もしも前世でこんな子がいたら、絶対に声をかけられないだろう。
前の私とでは文字通り月とスッポンにしかならない。
今でこそカリンという体を借りているのでまだ話せるが、林華では絶対に目も合わせられないだろう。
(ん?...騎士...?)
私は目を丸くしてこの光景を見る...。
フレイが頭を下げているのはパニラということは、彼女がフレイの主人ということか?
ちょっとだけ羨ましいと思うが、これは仕方ない。
心の中でジェラシーのような物が燃え上がったが、必死に抑える。
どうでもいいことかもしれないが、乙女心的にちょっとね...。
私がこんな事で困惑していると、パニラが「顔を上げてくださいフレイ」と言いながら手を差し伸べる。
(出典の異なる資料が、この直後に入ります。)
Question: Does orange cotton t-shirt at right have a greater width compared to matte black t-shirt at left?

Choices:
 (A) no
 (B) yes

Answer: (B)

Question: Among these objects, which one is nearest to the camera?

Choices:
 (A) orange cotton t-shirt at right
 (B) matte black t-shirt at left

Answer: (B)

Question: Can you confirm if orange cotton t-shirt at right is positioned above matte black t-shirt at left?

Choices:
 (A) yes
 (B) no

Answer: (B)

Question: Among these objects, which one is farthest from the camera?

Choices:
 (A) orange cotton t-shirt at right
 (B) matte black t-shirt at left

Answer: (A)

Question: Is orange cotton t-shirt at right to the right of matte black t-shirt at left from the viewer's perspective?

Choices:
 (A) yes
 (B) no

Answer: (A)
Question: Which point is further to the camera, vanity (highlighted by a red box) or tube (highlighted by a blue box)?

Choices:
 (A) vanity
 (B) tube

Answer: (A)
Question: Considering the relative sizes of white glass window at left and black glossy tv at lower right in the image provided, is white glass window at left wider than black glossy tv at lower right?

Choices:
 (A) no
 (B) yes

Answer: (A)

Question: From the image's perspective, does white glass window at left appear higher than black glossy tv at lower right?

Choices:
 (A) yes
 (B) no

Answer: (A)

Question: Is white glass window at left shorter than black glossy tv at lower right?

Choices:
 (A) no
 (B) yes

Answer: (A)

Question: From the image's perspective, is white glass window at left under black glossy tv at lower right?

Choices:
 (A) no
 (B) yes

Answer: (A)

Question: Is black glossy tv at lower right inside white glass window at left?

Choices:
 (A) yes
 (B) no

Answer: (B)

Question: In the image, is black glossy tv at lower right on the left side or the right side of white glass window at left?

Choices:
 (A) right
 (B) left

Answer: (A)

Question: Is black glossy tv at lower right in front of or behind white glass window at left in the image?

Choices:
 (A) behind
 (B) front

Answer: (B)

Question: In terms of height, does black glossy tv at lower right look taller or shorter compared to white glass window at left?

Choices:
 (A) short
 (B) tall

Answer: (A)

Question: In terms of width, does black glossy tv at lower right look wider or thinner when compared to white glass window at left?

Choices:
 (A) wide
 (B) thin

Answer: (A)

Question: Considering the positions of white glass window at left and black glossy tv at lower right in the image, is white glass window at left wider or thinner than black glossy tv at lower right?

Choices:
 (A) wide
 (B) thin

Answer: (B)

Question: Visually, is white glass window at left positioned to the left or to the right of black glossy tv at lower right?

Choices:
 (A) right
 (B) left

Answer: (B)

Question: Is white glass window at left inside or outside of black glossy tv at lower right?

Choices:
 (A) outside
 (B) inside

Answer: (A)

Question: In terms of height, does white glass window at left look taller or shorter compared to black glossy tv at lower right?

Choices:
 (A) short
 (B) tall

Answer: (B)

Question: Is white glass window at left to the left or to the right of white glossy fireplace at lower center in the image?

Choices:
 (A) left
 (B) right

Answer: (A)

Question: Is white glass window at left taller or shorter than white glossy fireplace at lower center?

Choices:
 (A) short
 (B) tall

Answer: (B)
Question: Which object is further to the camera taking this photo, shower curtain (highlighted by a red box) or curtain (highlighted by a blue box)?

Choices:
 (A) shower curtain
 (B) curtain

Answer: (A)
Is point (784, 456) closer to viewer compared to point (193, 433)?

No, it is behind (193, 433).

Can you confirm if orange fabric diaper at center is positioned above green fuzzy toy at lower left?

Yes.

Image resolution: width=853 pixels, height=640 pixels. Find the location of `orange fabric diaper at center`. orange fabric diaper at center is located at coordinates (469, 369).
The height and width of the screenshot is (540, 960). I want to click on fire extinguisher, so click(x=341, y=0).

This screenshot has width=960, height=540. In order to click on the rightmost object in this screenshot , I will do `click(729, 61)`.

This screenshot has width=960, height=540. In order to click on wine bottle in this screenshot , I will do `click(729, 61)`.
「よくぞ試練を乗り越えられました、貴方を我がクティル王国の騎士と認めこれを捧げます」
彼女は銀色の鳥の形をした首飾りを彼の首に掛ける。
彼はそれを受け取ると「ありがたき幸せ、騎士フレイはこれからも精進致します」と礼儀正しく言葉を並べる。
何が起きたのかよく分からないが、とりあえず彼が騎士らしき者になったのはわかる。
はは〜ん、分かったぞ...、子供の遊びだな!、パニラが姫さま役でフレイが受勲を受けた騎士役か!。
そう思うと彼女のこの姿にも合点が行く。
いやいや待て待て、本当にそうか?、結構まともな雰囲気だぞ...。
目の前で起きたことが本当なのか遊びなのか分からず、頭を抱えていると。
「そろそろパーティが始まる!、パニラ様急ぎましょう!、カリンさんも早く!」
「え!?...え!?」
2人が駆け出したので、私もついて行った。